Andrew Hones, CEO of Pneumarkate Capital, suggested that bitcoin was included in government bonds as a way to reduce national debt in government bonds and buy bitcoins for US strategic reserve.
Bitcoin (BTC) Policy Institute in bitcoin on March 11 Proposal of The idea of ”Bit Bonds”, a novel type American Treasury Bond that involves bitcoin into government financing. The idea of issuing bonds to American families offering tax-free investment vehicles, reducing government borrowing costs and making a strategic bitcoin reserve.
Honon suggested the issue of about $ 2 trillion bits bonds to the US government’s issue, with 90% of funds allocated for government procurement and 10% income would be used to purchase bitcoins. This means that for each $ 100, approximately $ 10 will go to BTC.
“If it is going to release the correct $ 2 trillion with the bat, it would mean $ 200 billion bitcoin if purchased at $ 90,000 per BTC. It is 2.22 million bitcoin. Of course, the price will rise and there is a possibility that we will receive a different amount from it, ”Han said during his presentation.
According to the CEO of the Pneumarkate Capital, the bonds will be able to acquire a bitcoin worth $ 200 billion to the United States federal government saving $ 554 billion at 10 years interest rates at the same time.
This is because bit bonds provide a much lower rate of 1% per year compared to the 4.5% interest rate of the American Treasury. Thus, it can significantly cut interest expenses.

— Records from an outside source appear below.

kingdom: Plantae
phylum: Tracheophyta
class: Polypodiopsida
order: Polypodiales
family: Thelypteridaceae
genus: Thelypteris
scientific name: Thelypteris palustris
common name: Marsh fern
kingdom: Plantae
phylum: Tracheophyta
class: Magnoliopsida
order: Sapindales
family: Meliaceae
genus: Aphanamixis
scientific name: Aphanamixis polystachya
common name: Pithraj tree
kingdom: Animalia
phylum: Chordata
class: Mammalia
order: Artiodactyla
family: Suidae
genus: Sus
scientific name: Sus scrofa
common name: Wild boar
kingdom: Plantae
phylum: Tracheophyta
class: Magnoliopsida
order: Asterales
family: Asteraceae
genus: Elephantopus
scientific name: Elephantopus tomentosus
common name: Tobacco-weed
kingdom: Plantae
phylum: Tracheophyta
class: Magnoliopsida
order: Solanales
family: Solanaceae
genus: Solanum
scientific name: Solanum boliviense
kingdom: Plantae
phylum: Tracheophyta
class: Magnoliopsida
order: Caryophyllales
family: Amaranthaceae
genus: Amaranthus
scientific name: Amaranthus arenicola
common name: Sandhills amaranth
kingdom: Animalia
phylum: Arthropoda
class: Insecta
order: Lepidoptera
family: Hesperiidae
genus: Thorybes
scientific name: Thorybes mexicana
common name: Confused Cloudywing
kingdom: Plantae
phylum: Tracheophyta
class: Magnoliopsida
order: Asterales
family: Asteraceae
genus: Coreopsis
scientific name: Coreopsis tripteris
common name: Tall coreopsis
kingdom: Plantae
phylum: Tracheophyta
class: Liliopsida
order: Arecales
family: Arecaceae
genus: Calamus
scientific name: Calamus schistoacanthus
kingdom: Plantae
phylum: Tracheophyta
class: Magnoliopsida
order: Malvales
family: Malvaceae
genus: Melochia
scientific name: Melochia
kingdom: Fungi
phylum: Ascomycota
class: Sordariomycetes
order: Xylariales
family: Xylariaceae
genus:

In addition, he said that Bit Bonds would become an attractive investment for foreign investors, as they can serve as eligible collaterals to limit various swaps and derivative arrangements. According to Hayn, investors give a chance to achieve 4.5% compound annual growth rate on a senior basis, which aligns with current treasury yields.
After earning this fixed return, investors get a 50% share from the reverse of bitcoin purchase, while the US government receives the remaining 50%. Depending on the performance of bitcoin, the total returns for investors can be quite attractive, from about 7% to 17% annually on a tax-free basis.
“It produces a government right of bitcoin that is slightly higher than $ 50.8 trillion which is the expected size of the federal loan funded in the year 2045. In other words, with this plan, we are in a position to reject the federal loan,” Hain said.
In addition, he also suggested that bit bonds are available to American citizens as it is “a powerful tool for prevention of inflation.” As a savings means, Han said that the bonds should be free from income tax and capital gains tax for American people.
He claimed that a family could invest $ 2,900 and achieve a yield of 7% to 17% over a period of 10 years depending on the performance of bitcoin throughout the years.